We woke up bright and early on Tuesday and shopped for outfits. We wanted Oprah colors, both of us with very clear visions in our heads. Patrick bought an orange shirt and blue sweater -- he looked like a male imitation of Oprah on the OWN Billboards that decorated most major cities during the months of January through March. I bought a light gray blazer and wore Patrick's hot pink shirt with a green tie I'd worn on The Joy Behar Show a few months back. I felt slightly guilty for recycling a tie worn to another talk show on such an important day, but I bought a cute new pair of jeans to balance it out.
It really felt like a holiday all day. The atmosphere in Chicago was palpable. So many people from so many parts of the world all coming to the same city to celebrate the same thing.
We arrived at the United Center and quickly got inside. It was madness -- the line for the women's room wrapped around the building, and midway into using the men's room I was shocked when a band of unruly moms and grandmothers barged in and shouted, "The women are taking over!" Good for them, I thought, as I zipped up my fly and scurried out past a lady who looked like Dianne Wiest.
When we walked into the venue it was even more overwhelming. Literally 20,000 people in an arena filled with photos of Oprah. The music was blaring, "Tonight's gonna be a good night." And I believed it. We took our seats and could not believe how close to the stage we were. Section 1 was really section 1 ... like, the first section. We were a few rows in front of Lisa Ling and on the same aisle as Steadman and Gayle. This was no joke.
After a while the show started, and so began what can only be described as one of the most exciting nights of my life. The walls parted and she appeared on the stage ... Oprah. She was dressed in a beautiful floor-length purple gown and had a perfect ponytail. She walked downstage, taking it all in. The entire audience went nuts and I don't think I've ever screamed so much in my life. What followed was celebrity after celebrity. Starting with Tom Hanks, Tom Cruise, Josh Groban, Patti LaBelle, Beyonce, Diane Sawyer ... the list went on and on and on.
In the weeks leading up to the show Patrick and I were both struck by the response we got anytime we told someone about going which is the inevitable "Maybe you'll get a car! You'll definitely get something!" And I get it ... I get that the thing Oprah might be most famous for is her incredible generosity over the years, but it slowly started to wear on both of us. What Oprah gave us that night was one of the greatest live events of all time, and beyond that, she gave us 25 years of enlightening, positive, amazing, loving, educational, groovy television, and I felt so honored to receive two hours more -- in person. I hope what we remember from The Oprah Winfrey Show is not the cars she gave away, and the trips and the iPads and whatever else. I hope we remember that for 25 years she's taken an hour out of days to encourage the world to live a better life than we may have imagined was possible ... to read books, to be present, to love life, to look within, to love others, and to be yourself.

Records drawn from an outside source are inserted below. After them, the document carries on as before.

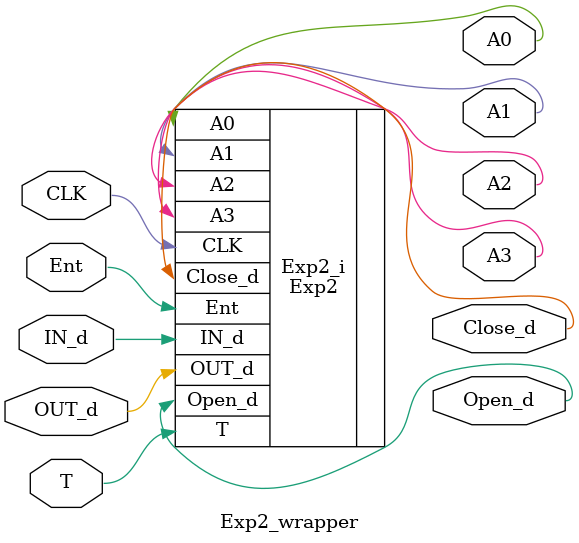
<source format=v>
`timescale 1 ps / 1 ps

module Exp2_wrapper
   (A0,
    A1,
    A2,
    A3,
    CLK,
    Close_d,
    Ent,
    IN_d,
    OUT_d,
    Open_d,
    T);
  output [0:0]A0;
  output [0:0]A1;
  output [0:0]A2;
  output [0:0]A3;
  input [0:0]CLK;
  output [0:0]Close_d;
  input [0:0]Ent;
  input [0:0]IN_d;
  input [0:0]OUT_d;
  output [0:0]Open_d;
  input [0:0]T;

  wire [0:0]A0;
  wire [0:0]A1;
  wire [0:0]A2;
  wire [0:0]A3;
  wire [0:0]CLK;
  wire [0:0]Close_d;
  wire [0:0]Ent;
  wire [0:0]IN_d;
  wire [0:0]OUT_d;
  wire [0:0]Open_d;
  wire [0:0]T;

  Exp2 Exp2_i
       (.A0(A0),
        .A1(A1),
        .A2(A2),
        .A3(A3),
        .CLK(CLK),
        .Close_d(Close_d),
        .Ent(Ent),
        .IN_d(IN_d),
        .OUT_d(OUT_d),
        .Open_d(Open_d),
        .T(T));
endmodule

</source>
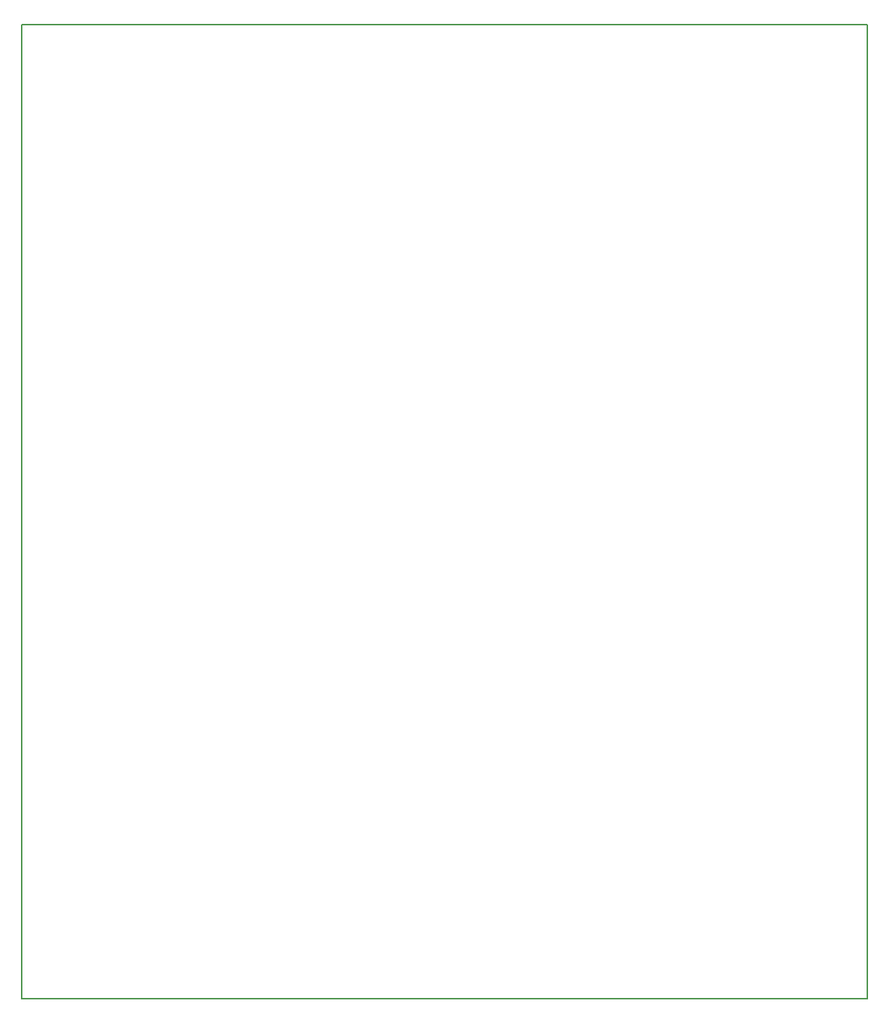
<source format=gbr>
G04 #@! TF.FileFunction,Profile,NP*
%FSLAX46Y46*%
G04 Gerber Fmt 4.6, Leading zero omitted, Abs format (unit mm)*
G04 Created by KiCad (PCBNEW 4.0.7) date 10/28/20 23:25:09*
%MOMM*%
%LPD*%
G01*
G04 APERTURE LIST*
%ADD10C,0.100000*%
%ADD11C,0.150000*%
G04 APERTURE END LIST*
D10*
D11*
X124000000Y-163000000D02*
X25000000Y-163000000D01*
X124000000Y-49000000D02*
X124000000Y-163000000D01*
X25000000Y-49000000D02*
X124000000Y-49000000D01*
X25000000Y-163000000D02*
X25000000Y-49000000D01*
M02*

</source>
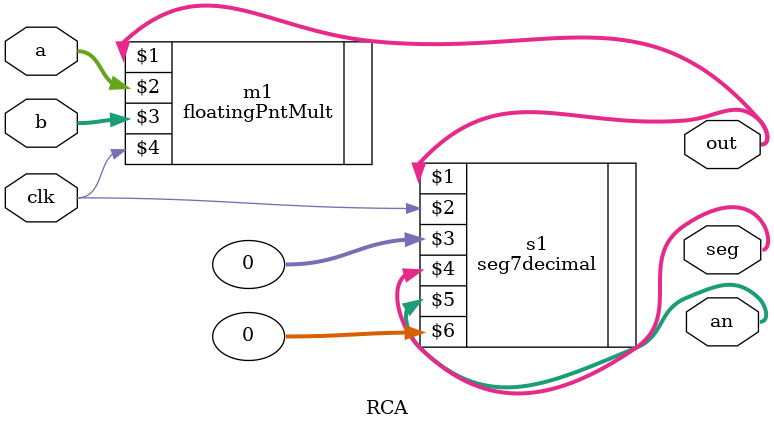
<source format=v>
`timescale 1ns / 1ps

module RCA(out,a,b,clk,an,seg);
    input clk;
	input [7:0]a,b;
	output [7:0] out;
	output [3:0]an;  //what about this??
	output [6:0] seg;   //this wont change
	wire dp;
	floatingPntMult m1(out,a,b,clk);
	seg7decimal s1(out,clk,0,seg,an,0);
endmodule
</source>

Tuesday night at the United Center was all about honoring that and giving her love and taking her love and celebrating her love. Oprah once said on Piers Morgan that she was "the love brand," and that was as apparent as ever as we sat in the audience last week cheering along with thousands and thousands of others who had been as moved and affected as I was.
I feel so grateful to have been a part of it, and so grateful I got to share it with someone I love as much as Patrick, and most important, how cool is it that we all got to be around for some of the past 25 years for one of the most unusual, inspirational, loving people to be given such an international platform to help us be our best selves.

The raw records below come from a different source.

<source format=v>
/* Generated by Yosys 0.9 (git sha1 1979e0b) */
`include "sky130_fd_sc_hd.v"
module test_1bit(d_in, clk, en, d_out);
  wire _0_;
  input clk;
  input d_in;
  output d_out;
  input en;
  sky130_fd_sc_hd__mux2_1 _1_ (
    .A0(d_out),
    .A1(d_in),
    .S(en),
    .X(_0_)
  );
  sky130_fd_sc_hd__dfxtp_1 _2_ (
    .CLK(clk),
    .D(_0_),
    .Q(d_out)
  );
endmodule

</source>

Outside the Oprah Store (which Patrick and I visited Wednesday and discovered that they don't really have much men's clothing -- not complaining here, just suggesting to the Oprah family, how about a nice blue men's pullover?) there's a giant sign that says "Feel the love." That's exactly what we did Tuesday, and I think that's exactly what Oprah's audience has been doing for the past 25 years. So thanks, Oprah. From all of us.